Admittedly, this topic is less clearly an issue of “discrimination” than, say, a restaurant refusing service to all foreigners. After all, a strong case can be made that having an English-speaking parent increases one’s exposure to the language, thus giving the student an advantage.
But remember, this is not what the rules enforce. Excluded is anyone with foreign lineage dating back three generations. Not English-language-related lineage. Foreign. As if all foreigners are automatically better at English than Japanese are, and “foreign” blood alone provides a linguistic advantage.
Also, don’t forget we are dealing with the phenomenon of language learning — a tough topic to sweep generalizations upon. Not only do we have loose ways of judging whether people are actually any “good at it,” we still don’t know exactly how people actually learn a language. Is it rote, exposure, recitation, repetition, needs-based, etc., or a combination thereof?

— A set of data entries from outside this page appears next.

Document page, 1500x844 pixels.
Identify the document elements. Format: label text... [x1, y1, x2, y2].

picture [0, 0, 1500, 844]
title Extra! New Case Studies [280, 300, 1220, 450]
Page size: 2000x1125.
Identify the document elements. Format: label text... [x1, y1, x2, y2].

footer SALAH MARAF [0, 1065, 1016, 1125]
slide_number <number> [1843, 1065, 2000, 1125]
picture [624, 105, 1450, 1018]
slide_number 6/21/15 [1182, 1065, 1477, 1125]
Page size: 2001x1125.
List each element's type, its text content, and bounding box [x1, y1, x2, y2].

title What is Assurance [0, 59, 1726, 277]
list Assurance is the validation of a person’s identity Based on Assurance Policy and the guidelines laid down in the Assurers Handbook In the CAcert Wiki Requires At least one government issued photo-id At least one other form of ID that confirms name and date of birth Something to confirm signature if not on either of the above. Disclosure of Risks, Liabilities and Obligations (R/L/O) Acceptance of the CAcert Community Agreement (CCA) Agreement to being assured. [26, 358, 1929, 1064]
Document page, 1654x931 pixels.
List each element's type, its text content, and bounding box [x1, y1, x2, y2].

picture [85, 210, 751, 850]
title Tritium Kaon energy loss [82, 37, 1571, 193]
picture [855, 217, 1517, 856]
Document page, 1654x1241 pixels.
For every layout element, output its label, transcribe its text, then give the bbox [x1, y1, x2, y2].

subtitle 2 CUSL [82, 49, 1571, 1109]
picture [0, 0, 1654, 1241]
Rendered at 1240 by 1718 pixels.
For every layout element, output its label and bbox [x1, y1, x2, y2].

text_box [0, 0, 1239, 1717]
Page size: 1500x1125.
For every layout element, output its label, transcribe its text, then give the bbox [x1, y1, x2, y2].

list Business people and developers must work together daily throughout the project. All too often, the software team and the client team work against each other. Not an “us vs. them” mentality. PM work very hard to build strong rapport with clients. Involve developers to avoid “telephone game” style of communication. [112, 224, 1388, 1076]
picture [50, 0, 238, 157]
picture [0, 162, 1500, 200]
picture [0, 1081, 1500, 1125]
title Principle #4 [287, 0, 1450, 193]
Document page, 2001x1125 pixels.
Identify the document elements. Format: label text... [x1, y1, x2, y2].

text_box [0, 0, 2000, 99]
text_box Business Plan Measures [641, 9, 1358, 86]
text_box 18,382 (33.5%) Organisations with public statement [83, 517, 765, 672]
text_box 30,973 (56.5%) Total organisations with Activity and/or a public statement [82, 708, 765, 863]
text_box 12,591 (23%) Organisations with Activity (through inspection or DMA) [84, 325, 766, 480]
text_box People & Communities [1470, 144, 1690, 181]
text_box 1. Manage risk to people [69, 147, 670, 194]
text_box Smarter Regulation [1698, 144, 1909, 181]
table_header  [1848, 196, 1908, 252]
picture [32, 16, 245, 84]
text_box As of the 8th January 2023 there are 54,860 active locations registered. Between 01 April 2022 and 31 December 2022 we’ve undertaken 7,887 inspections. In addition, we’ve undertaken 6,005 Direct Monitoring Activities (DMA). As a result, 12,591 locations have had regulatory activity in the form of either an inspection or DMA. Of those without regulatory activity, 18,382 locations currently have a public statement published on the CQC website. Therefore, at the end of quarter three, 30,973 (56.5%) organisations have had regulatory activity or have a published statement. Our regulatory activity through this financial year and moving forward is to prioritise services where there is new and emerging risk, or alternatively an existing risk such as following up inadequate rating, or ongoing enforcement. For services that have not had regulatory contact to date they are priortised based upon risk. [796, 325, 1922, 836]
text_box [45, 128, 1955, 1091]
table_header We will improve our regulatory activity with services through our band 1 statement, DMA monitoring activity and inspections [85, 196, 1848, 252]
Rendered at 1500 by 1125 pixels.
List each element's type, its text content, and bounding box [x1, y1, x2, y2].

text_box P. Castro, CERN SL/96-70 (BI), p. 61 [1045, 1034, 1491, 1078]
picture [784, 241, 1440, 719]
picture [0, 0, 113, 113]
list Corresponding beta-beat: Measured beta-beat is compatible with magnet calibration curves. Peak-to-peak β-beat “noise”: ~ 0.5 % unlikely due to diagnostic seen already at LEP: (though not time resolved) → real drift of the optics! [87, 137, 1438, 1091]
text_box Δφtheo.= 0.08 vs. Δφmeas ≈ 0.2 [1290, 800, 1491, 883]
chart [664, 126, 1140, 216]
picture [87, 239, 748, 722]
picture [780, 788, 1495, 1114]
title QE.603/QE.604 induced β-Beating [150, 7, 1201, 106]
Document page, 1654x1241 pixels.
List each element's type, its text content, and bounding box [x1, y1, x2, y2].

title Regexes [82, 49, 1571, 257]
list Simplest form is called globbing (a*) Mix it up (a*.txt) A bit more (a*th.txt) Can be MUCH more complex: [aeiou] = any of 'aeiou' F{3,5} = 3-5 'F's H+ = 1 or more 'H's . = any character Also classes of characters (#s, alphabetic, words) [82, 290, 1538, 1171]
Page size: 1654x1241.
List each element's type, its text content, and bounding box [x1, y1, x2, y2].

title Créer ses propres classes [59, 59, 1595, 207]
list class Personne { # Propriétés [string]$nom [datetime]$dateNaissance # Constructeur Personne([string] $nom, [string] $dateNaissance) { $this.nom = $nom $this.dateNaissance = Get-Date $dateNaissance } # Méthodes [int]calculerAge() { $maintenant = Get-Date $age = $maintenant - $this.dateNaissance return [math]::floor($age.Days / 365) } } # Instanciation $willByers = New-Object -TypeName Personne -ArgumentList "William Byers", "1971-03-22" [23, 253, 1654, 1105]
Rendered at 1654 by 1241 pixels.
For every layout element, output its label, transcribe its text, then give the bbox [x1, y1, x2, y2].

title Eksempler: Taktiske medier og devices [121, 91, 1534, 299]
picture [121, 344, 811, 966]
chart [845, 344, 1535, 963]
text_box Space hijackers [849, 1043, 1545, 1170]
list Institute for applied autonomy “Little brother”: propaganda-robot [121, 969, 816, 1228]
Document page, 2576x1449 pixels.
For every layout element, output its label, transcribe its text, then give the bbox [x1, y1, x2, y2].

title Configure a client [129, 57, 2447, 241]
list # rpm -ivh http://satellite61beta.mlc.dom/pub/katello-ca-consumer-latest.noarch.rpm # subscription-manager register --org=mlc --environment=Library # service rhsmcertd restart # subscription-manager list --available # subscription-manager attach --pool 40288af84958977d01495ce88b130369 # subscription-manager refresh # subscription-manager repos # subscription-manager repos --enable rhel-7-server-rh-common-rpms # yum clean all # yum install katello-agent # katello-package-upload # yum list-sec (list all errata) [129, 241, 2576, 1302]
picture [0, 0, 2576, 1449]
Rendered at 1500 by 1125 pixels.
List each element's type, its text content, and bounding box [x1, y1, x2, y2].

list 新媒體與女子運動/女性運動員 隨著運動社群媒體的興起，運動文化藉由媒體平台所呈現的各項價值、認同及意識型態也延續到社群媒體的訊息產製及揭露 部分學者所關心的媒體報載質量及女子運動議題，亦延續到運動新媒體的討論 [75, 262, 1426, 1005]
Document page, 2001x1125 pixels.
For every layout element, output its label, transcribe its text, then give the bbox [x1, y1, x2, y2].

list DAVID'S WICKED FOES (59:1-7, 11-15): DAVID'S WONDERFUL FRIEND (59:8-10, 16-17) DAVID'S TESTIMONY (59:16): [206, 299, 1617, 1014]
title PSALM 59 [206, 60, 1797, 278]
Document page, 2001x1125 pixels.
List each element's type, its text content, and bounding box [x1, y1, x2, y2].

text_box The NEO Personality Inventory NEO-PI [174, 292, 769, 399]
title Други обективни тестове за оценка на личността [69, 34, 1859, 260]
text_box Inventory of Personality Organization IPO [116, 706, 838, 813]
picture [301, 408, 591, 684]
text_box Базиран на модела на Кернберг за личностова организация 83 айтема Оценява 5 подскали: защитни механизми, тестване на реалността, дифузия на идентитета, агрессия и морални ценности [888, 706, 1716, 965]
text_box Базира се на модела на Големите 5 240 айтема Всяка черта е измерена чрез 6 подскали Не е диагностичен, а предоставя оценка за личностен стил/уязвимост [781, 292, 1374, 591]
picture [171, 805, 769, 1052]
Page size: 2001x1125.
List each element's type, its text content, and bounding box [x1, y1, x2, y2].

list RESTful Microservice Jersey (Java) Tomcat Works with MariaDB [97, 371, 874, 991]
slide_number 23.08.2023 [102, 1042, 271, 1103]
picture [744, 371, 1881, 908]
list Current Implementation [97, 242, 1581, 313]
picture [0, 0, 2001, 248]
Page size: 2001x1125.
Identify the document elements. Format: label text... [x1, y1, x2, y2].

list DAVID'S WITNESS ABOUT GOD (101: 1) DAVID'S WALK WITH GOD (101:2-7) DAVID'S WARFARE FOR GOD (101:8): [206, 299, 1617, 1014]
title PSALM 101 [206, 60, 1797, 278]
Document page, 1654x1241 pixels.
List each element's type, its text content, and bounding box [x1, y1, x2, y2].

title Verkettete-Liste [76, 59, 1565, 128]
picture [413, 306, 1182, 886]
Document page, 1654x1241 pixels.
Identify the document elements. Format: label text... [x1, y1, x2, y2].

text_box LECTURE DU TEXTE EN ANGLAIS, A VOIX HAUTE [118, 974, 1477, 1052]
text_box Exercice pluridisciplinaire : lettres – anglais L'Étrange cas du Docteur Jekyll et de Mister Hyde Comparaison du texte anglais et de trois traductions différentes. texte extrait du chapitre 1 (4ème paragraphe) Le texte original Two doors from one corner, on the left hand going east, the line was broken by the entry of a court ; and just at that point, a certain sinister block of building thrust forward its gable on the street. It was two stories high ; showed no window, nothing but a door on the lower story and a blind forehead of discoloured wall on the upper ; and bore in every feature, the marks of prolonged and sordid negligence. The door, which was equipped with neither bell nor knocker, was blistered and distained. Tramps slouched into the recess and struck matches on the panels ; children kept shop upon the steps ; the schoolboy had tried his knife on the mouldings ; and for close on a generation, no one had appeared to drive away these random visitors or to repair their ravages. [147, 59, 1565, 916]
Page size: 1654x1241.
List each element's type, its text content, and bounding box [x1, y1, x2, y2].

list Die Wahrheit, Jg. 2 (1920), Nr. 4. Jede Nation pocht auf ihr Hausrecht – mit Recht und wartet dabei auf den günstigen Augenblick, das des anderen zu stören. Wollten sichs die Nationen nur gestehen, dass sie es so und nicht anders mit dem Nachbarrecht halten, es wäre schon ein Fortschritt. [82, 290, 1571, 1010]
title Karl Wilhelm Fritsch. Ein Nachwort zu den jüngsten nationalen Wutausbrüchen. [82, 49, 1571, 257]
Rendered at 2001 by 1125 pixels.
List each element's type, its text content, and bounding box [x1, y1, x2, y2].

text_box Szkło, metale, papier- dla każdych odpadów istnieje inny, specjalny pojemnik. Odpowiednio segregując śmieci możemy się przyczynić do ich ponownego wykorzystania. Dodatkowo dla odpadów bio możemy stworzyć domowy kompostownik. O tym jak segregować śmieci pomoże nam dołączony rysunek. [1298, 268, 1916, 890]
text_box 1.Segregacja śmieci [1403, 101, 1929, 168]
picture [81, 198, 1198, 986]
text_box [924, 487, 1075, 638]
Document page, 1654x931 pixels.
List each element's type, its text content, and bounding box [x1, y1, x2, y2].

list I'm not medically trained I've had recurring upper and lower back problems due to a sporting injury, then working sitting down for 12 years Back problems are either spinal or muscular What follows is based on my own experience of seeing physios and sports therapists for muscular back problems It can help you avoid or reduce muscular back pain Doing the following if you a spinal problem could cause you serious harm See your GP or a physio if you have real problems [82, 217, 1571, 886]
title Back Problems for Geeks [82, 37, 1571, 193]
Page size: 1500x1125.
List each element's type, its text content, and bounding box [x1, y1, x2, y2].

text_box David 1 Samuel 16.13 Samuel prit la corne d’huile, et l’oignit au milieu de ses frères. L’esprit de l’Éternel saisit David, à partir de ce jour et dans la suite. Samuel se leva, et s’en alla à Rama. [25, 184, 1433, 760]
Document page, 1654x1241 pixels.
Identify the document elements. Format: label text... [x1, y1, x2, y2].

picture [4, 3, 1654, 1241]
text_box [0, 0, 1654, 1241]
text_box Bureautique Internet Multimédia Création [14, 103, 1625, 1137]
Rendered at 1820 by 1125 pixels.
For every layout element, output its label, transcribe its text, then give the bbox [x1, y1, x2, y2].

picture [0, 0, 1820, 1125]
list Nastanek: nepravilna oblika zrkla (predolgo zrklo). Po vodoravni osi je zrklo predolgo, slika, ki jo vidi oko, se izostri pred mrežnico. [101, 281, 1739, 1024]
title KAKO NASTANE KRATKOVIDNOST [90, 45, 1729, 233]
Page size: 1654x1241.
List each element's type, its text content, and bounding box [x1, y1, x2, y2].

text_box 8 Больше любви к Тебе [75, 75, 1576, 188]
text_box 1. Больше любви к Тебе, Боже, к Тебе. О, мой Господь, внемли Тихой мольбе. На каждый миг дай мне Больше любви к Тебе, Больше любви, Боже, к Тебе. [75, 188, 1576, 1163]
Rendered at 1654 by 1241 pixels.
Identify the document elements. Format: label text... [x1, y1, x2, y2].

In any case, having a foreign parent (or grandparent) does not guarantee all these learning methods will be utilized.
In fact, surprisingly few international families formally teach their kids much beyond “kitchen English.” Without more formal instruction in school, they rarely reach a level required for public speaking on more complex issues.
The point is that these contest rules are a very blunt instrument for social stratification.
Japan has around 40,000 international marriages every year, and most of their children become native speakers of Japanese. Result: a lot of Japanese kids are investing education time preparing for English contests which refuse them. Which means some get discouraged at an impressionable age from developing an important ability.
And don’t forget these rules affect “pure-blooded” Japanese students too. As mentioned above, those overseas for “extended periods” of as little as six months are also barred. Yet rich families sending their kids to domestic English schools from an early age get admitted.
Consequently, and ironically, Japan’s English-language contests are excluding those people who might be any good.
Given Japan’s consistently low English scores on international tests, this is counterproductive. Banned are students who could raise the bar.
The solution? I say form leagues for all students of English as a Second Language. Perhaps one contest for beginners, one for nonbeginners (both with similar restrictions on entry based on English — not “foreign” background), and one completely open to anyone doing ESL.
Stop excluding children interested in learning English from an outlet for their talents.
It does an internationalizing Japan no good.